Google Analytics can be a great tool for understanding how people use your site, and how to improve your site, however there are some tricks involved in interpreting the data it provides. The “Length of Visit” report is particularly likely to trip people up.
In “Visitors > Visitor Loyalty > Length of Visit” you can see how long people spend visiting your site:
The number of 0-10 seconds visits can be quite high and distressing. Why? Because Google Analytics lumps every bounce visitor (those who only view one page of a web site during their visit) in the 0-10 seconds category. Google states:
“In order to capture the length of a visit, Google Analytics tracks the elapsed time between pageviews. The last page of a visit will not be recorded (as there is no subsequent pageview).
Single-page visits are assigned to the 0-10 second category.”
Certain sites (eg. blogs, product support sites, tv guides) are more likely to have a high bounce rate because people may want to only get one piece of information at a time. A high bounce rate isn’t always a bad thing. A site may be aimed at on-going engagement so a higher priority may be the number of times a person re-visits (“Visitors > Visitor Loyalty > Loyalty”), or how frequently they come back (“Visitors > Visitor Loyalty > Recency”).
However using “Advanced Segments” you can change the “Length of Visit” report to only show “Non-bounce Visits” (make sure you un-tick the “All Visits” segment before clicking “Apply”) to get a less skewed view of whether people are engaging with your site for a reasonable amount of time.
Google’s in-page help mentions that the “Length of Visit” report can be skewed if people leave their browser windows open, but why doesn’t it mention the 0-10 seconds lumping for bounce visits? Considering how vastly it can skew the perception of activity on your site, I’m surprised that Google doesn’t provide a note about it on the report, or at least on the “About this Report” help section.
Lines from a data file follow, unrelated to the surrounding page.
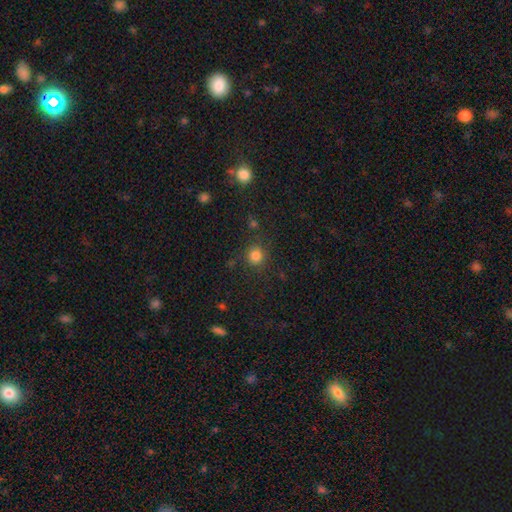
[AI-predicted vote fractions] Smooth or featured?
  - smooth: 81% *
  - star or artifact: 14%
  - featured or disk: 5%
How rounded?
  - round: 90% *
  - in between: 9%
  - cigar-shaped: 1%
Merging?
  - none: 83% *
  - minor disturbance: 10%
  - major disturbance: 4%
  - merger: 3%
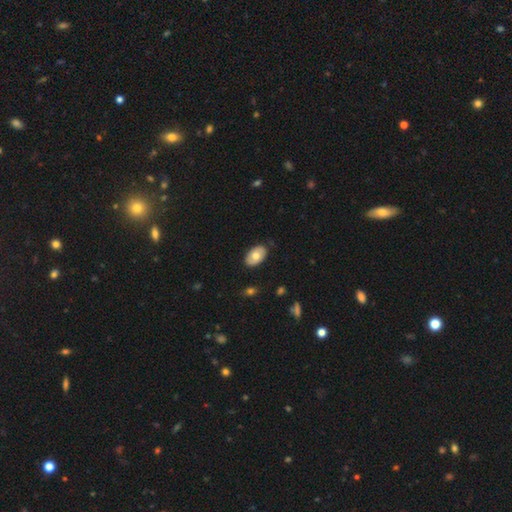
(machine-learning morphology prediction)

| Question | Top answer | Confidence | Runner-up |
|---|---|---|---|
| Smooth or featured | smooth | 68% | featured or disk (25%) |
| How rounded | in between | 92% | round (7%) |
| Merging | none | 82% | minor disturbance (14%) |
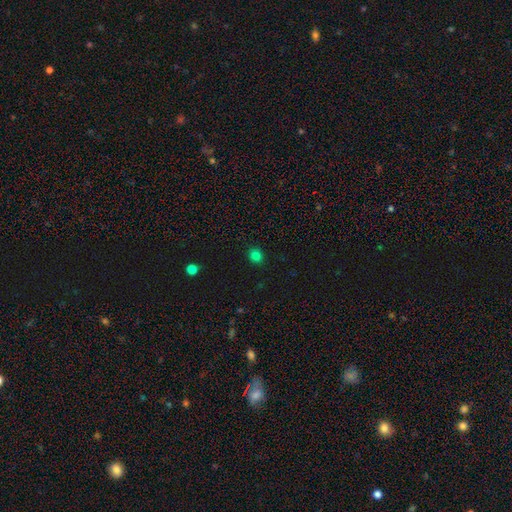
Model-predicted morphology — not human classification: Smooth or featured? Predicted: smooth (p=0.81). How rounded? Predicted: round (p=0.76). Merging? Predicted: none (p=0.91).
To get a clearer picture on whether people are landing on your site and leaving quicker than you’d like them to, gaAddons is a useful enhancement to the standard Google Analytics code. It’s a code snippet (free for personal or non-commerical use, or a fee for commercial use) that can be added in the same way as your Google Analytics tracking code. You can set a suitable length of time to not consider a visit to be a real bounce. The default is 30 seconds and you can change how it’s reported but if you use the Event Tracking method (“Content > Event Tracking”) you will see something like this:
If you want to take it further, there are calculations that can be done to determine a “real” bounce, or lack of engagement, rate.